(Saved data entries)

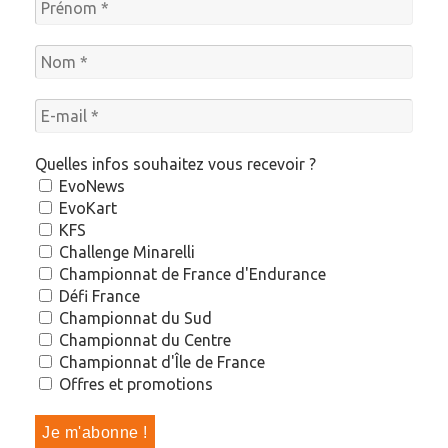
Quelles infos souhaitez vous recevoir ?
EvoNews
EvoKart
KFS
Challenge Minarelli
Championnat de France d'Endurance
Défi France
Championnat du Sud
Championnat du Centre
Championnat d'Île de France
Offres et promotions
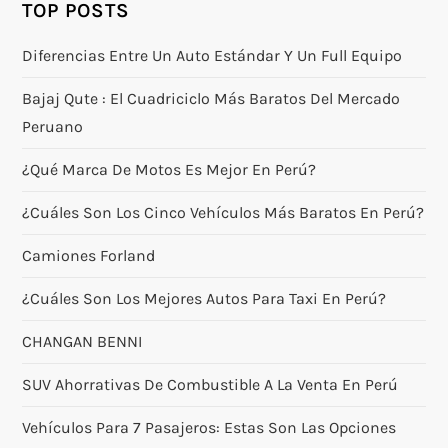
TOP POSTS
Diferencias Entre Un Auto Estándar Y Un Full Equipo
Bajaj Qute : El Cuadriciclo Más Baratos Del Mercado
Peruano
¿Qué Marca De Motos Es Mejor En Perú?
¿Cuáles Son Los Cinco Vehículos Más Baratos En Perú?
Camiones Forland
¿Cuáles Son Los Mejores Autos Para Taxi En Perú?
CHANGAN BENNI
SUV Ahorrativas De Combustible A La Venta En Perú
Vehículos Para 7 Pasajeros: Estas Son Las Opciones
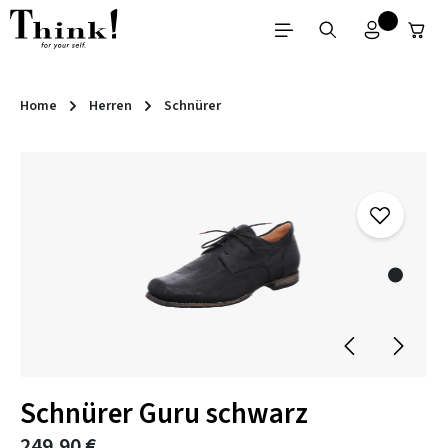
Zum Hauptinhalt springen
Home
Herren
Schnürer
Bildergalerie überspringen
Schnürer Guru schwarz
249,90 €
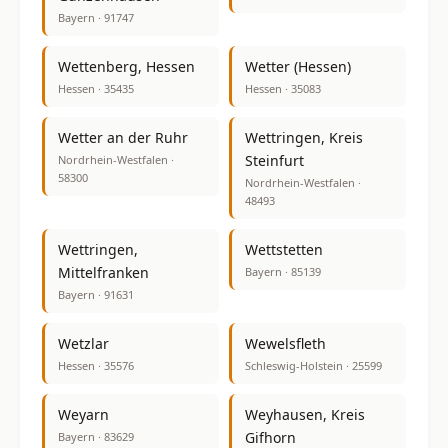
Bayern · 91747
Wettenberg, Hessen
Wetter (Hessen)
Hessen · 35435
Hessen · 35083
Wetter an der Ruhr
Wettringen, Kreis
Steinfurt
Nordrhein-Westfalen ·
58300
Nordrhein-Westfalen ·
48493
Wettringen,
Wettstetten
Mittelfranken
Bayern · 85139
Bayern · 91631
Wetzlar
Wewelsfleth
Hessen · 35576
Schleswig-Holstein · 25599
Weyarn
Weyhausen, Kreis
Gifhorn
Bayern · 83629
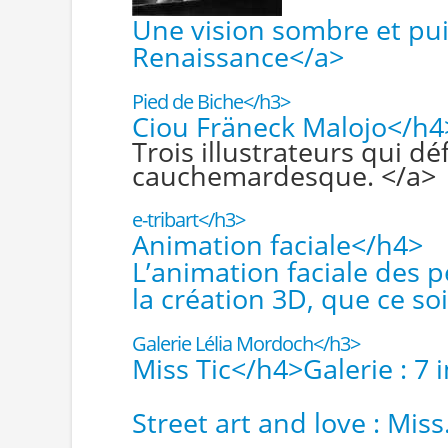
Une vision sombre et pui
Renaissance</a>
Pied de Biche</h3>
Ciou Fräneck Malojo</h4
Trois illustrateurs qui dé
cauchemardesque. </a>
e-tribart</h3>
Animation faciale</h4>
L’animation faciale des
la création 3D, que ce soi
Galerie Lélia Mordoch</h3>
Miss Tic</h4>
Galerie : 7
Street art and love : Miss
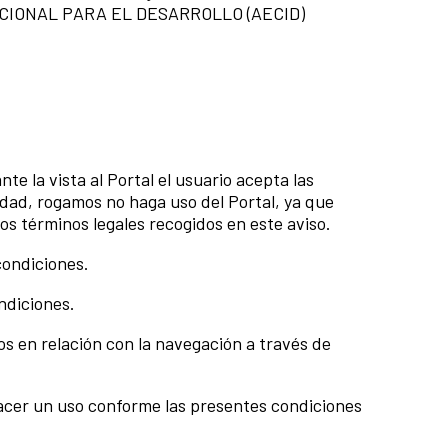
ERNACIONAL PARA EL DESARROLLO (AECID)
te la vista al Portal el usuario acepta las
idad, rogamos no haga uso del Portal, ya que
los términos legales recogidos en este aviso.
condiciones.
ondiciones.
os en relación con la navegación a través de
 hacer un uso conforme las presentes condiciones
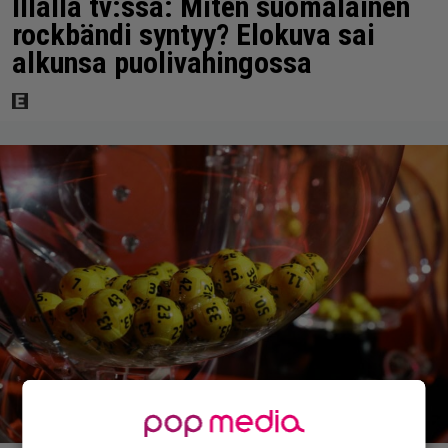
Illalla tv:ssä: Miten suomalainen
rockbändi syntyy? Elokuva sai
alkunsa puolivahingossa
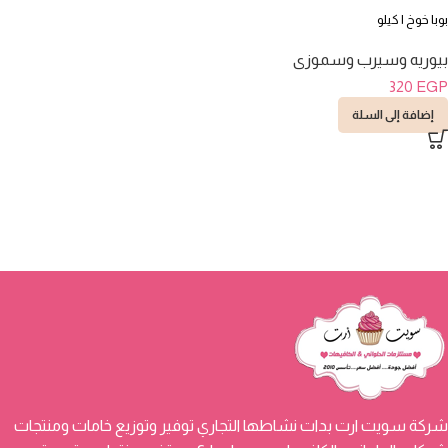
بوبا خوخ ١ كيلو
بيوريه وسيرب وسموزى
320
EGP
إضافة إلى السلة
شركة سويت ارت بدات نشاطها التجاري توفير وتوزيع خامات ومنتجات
---
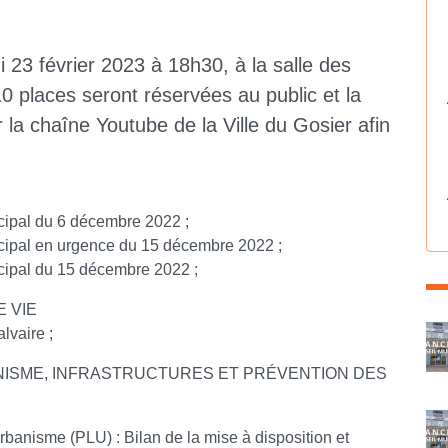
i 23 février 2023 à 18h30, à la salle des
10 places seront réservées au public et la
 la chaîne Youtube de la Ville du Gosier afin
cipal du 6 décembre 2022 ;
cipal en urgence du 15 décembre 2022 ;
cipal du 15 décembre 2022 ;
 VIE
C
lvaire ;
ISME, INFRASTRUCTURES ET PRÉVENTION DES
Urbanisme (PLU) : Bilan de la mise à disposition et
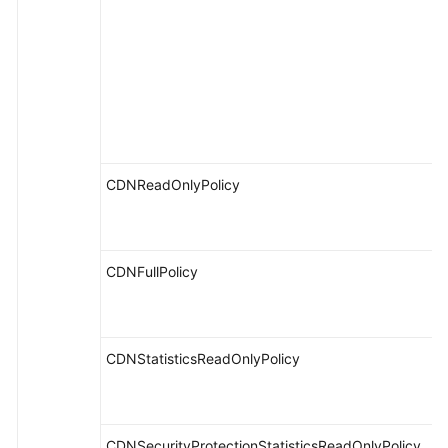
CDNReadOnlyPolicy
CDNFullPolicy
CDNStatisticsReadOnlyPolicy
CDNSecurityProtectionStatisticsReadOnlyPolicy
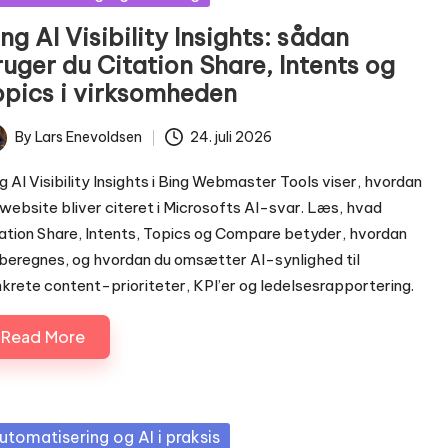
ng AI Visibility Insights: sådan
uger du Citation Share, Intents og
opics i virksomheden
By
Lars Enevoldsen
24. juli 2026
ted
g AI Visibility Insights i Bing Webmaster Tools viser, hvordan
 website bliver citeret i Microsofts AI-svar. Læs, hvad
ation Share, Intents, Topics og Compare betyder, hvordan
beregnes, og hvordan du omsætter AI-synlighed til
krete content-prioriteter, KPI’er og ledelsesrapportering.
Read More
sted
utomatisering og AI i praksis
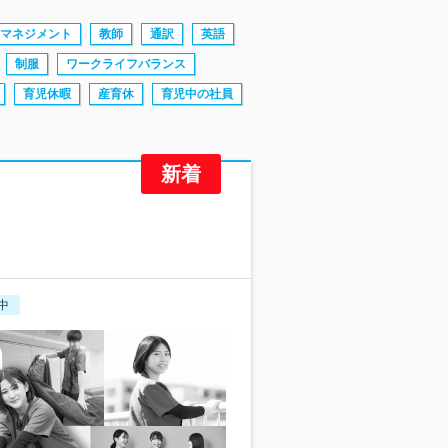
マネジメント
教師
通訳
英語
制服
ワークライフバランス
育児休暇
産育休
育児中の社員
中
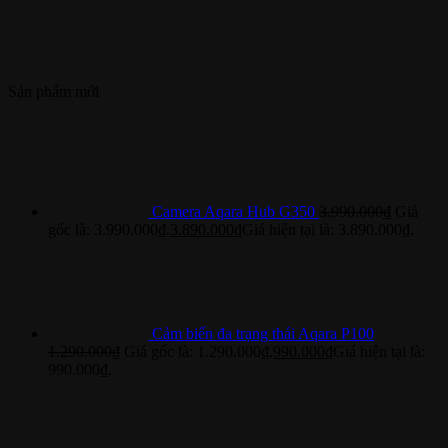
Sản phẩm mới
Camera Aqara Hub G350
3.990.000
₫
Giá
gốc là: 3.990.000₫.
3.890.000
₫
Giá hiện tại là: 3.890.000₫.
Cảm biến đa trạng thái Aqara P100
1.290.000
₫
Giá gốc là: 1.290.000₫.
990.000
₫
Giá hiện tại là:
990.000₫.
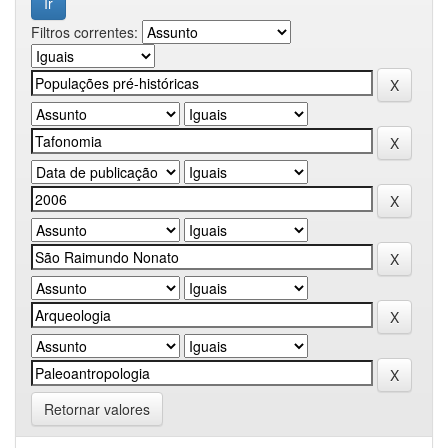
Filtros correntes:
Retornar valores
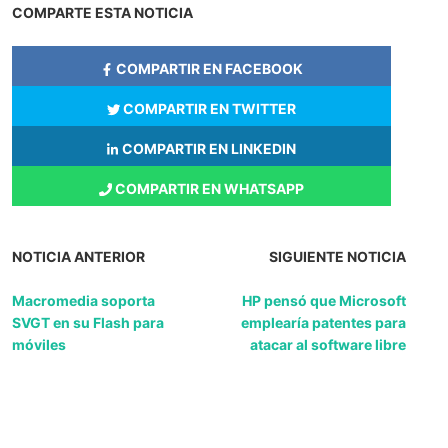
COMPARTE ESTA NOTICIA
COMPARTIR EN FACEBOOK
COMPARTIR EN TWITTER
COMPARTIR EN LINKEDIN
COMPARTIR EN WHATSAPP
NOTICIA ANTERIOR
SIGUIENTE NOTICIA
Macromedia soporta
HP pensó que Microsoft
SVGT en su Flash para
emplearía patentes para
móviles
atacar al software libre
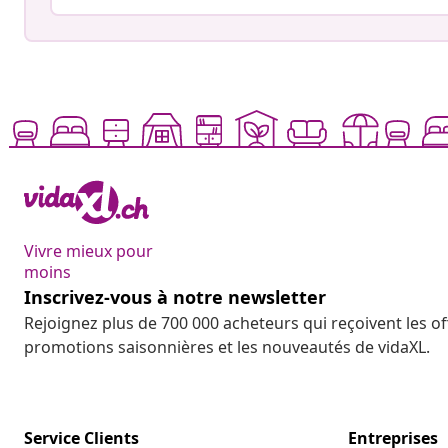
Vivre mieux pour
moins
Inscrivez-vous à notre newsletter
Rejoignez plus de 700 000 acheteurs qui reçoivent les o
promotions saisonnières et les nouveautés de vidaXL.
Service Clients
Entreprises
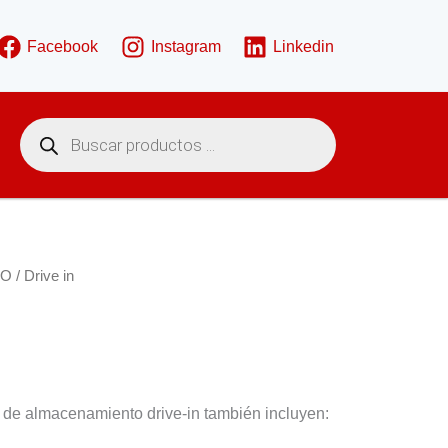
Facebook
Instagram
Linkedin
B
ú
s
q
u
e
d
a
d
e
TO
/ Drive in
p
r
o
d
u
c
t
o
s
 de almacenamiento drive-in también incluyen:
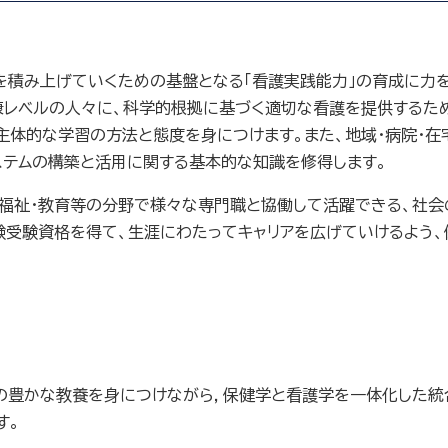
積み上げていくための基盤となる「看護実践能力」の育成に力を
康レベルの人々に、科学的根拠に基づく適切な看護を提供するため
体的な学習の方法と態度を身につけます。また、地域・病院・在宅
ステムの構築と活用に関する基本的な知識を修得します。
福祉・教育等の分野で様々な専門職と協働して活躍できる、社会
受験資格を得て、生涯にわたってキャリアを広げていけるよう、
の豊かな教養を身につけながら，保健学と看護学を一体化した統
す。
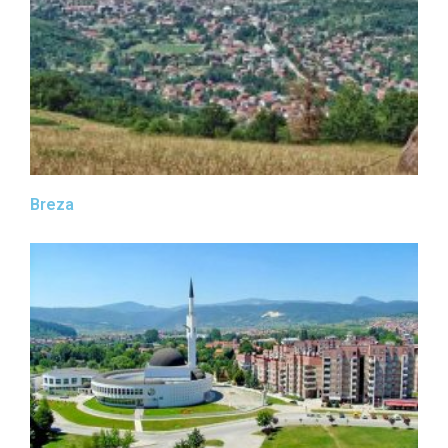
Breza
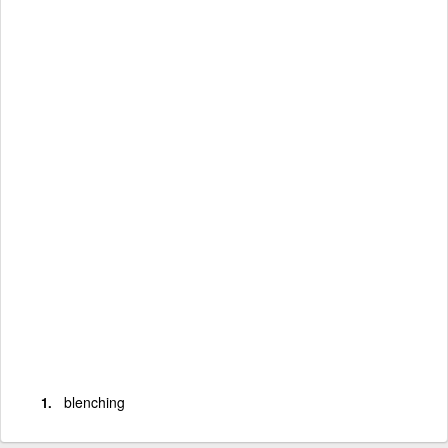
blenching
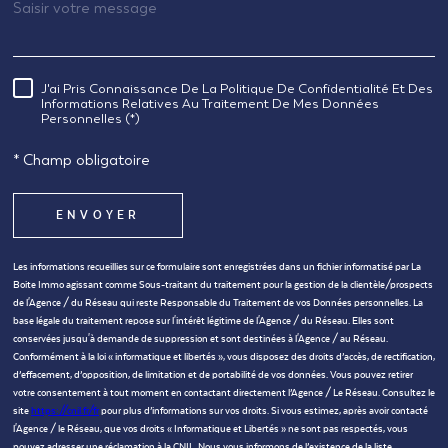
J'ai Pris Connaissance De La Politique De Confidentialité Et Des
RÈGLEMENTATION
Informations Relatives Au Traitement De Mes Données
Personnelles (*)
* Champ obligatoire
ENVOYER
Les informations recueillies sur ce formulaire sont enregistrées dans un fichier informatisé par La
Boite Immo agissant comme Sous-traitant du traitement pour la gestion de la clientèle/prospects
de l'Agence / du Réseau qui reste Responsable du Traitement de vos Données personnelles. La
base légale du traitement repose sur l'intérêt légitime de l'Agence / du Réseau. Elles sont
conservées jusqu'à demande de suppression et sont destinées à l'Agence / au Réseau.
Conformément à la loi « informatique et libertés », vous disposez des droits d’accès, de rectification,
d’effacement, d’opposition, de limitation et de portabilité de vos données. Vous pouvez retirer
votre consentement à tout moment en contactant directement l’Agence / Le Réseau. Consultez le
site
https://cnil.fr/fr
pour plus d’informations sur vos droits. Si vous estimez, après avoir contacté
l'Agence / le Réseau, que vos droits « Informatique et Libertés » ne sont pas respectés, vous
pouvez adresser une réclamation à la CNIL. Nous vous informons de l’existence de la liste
---
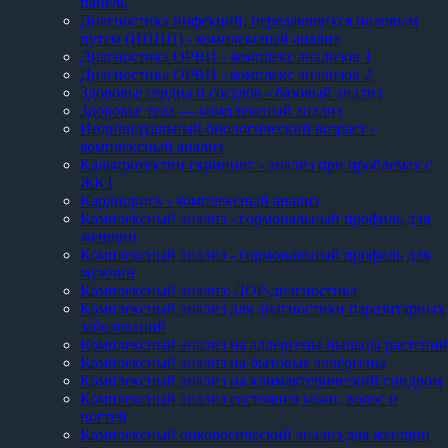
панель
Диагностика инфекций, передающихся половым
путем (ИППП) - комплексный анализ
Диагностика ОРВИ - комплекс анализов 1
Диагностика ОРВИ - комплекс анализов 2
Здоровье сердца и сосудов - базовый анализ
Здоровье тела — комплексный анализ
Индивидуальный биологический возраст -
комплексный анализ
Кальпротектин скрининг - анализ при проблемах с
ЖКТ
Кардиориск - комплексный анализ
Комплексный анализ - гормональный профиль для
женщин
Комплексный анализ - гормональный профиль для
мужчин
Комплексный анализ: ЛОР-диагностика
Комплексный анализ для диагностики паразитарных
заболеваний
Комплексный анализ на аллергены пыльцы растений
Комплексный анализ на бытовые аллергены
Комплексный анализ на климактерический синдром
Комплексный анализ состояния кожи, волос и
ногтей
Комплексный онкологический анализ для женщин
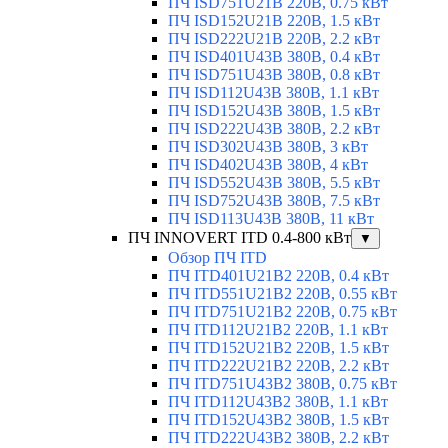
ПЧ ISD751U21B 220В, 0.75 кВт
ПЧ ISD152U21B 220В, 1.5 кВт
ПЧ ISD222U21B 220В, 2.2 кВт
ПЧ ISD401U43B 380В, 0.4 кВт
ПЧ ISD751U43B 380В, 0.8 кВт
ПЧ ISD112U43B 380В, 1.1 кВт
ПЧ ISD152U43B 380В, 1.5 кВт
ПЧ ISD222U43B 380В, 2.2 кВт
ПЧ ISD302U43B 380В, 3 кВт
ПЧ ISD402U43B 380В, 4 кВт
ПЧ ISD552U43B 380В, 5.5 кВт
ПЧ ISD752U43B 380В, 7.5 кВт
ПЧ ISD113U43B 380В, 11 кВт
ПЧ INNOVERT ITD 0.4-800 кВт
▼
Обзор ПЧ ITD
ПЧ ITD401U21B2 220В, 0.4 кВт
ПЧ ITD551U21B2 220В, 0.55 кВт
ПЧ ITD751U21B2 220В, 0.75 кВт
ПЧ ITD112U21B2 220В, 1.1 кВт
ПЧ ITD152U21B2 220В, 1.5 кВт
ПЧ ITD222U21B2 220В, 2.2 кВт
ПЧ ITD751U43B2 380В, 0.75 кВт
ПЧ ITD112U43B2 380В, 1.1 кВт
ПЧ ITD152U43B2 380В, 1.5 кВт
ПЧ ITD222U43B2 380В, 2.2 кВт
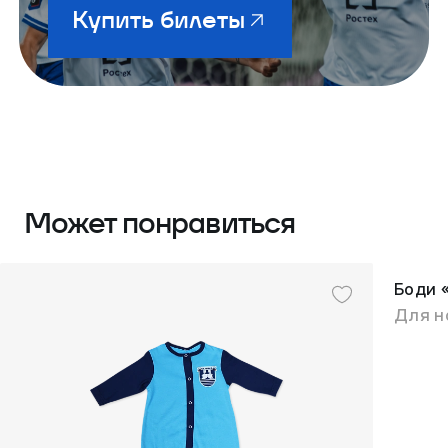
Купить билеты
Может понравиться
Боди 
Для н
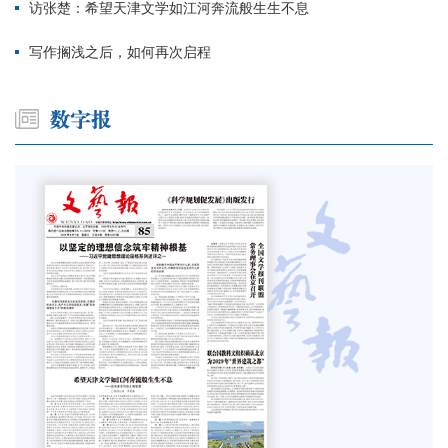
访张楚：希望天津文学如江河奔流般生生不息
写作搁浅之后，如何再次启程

Task to carry out
Pull out every line in the rows above that contains the string "COMPARTIR". Matching is case-sensitive.

Solution for this problem
COMPARTIR EN FACEBOOK
COMPARTIR EN TWITTER
COMPARTIR EN LINKEDIN
COMPARTIR EN WHATSAPP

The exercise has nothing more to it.